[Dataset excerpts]
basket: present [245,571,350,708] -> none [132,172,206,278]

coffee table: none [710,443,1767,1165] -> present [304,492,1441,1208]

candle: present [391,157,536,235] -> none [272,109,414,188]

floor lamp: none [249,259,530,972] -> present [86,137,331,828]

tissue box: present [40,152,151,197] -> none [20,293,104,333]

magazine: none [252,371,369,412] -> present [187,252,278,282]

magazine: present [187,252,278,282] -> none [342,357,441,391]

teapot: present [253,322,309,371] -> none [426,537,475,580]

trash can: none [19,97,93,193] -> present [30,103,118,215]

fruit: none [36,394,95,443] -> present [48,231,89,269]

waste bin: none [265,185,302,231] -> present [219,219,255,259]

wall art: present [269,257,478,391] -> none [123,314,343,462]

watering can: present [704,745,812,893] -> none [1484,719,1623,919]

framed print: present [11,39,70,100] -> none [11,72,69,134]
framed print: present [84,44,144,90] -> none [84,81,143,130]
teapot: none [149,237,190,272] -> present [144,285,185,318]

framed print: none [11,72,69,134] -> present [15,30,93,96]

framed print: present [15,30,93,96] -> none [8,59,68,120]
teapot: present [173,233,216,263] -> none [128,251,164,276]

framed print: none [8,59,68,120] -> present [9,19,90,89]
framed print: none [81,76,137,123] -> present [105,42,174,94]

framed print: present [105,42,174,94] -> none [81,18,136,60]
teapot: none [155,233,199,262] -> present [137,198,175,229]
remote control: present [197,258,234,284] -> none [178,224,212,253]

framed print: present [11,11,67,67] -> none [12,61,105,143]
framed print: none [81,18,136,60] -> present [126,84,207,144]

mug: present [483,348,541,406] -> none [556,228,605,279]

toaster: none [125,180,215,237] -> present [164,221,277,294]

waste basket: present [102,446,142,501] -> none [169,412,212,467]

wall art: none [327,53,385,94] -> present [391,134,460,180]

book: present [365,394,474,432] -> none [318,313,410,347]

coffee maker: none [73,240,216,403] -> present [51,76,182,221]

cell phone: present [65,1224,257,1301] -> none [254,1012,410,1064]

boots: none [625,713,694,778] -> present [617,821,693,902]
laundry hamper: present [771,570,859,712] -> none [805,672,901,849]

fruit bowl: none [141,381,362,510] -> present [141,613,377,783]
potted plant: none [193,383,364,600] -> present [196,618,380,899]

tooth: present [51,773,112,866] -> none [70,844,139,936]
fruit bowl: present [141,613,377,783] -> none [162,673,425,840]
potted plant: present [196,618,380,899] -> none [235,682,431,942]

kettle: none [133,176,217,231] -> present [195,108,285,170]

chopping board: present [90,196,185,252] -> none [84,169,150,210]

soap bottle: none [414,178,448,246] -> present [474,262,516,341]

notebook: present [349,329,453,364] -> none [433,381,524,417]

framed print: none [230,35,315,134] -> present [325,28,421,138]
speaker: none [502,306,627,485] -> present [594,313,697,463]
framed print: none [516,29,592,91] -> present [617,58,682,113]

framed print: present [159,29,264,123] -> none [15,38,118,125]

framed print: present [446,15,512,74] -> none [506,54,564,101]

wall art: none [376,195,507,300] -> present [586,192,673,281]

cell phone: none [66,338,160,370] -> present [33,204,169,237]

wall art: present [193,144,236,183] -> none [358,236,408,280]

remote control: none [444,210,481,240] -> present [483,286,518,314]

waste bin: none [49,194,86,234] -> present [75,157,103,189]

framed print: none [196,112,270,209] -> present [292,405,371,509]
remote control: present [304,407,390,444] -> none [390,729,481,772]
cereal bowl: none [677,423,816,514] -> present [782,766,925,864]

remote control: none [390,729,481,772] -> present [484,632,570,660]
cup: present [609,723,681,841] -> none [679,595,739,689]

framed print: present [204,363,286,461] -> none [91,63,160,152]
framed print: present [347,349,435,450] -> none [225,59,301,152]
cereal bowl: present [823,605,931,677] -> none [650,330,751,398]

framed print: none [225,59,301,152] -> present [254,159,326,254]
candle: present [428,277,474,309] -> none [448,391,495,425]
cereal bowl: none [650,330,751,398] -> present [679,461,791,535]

WORK TASK ▸ With the first line being the one containing "framed print: present [15,30,93,96]" and the last line the one containing "speaker: none [502,306,627,485]", transcribe exactly the lines above that fall in that range.

RESPONSE ▸
framed print: present [15,30,93,96] -> none [8,59,68,120]
teapot: present [173,233,216,263] -> none [128,251,164,276]

framed print: none [8,59,68,120] -> present [9,19,90,89]
framed print: none [81,76,137,123] -> present [105,42,174,94]

framed print: present [105,42,174,94] -> none [81,18,136,60]
teapot: none [155,233,199,262] -> present [137,198,175,229]
remote control: present [197,258,234,284] -> none [178,224,212,253]

framed print: present [11,11,67,67] -> none [12,61,105,143]
framed print: none [81,18,136,60] -> present [126,84,207,144]

mug: present [483,348,541,406] -> none [556,228,605,279]

toaster: none [125,180,215,237] -> present [164,221,277,294]

waste basket: present [102,446,142,501] -> none [169,412,212,467]

wall art: none [327,53,385,94] -> present [391,134,460,180]

book: present [365,394,474,432] -> none [318,313,410,347]

coffee maker: none [73,240,216,403] -> present [51,76,182,221]

cell phone: present [65,1224,257,1301] -> none [254,1012,410,1064]

boots: none [625,713,694,778] -> present [617,821,693,902]
laundry hamper: present [771,570,859,712] -> none [805,672,901,849]

fruit bowl: none [141,381,362,510] -> present [141,613,377,783]
potted plant: none [193,383,364,600] -> present [196,618,380,899]

tooth: present [51,773,112,866] -> none [70,844,139,936]
fruit bowl: present [141,613,377,783] -> none [162,673,425,840]
potted plant: present [196,618,380,899] -> none [235,682,431,942]

kettle: none [133,176,217,231] -> present [195,108,285,170]

chopping board: present [90,196,185,252] -> none [84,169,150,210]

soap bottle: none [414,178,448,246] -> present [474,262,516,341]

notebook: present [349,329,453,364] -> none [433,381,524,417]

framed print: none [230,35,315,134] -> present [325,28,421,138]
speaker: none [502,306,627,485] -> present [594,313,697,463]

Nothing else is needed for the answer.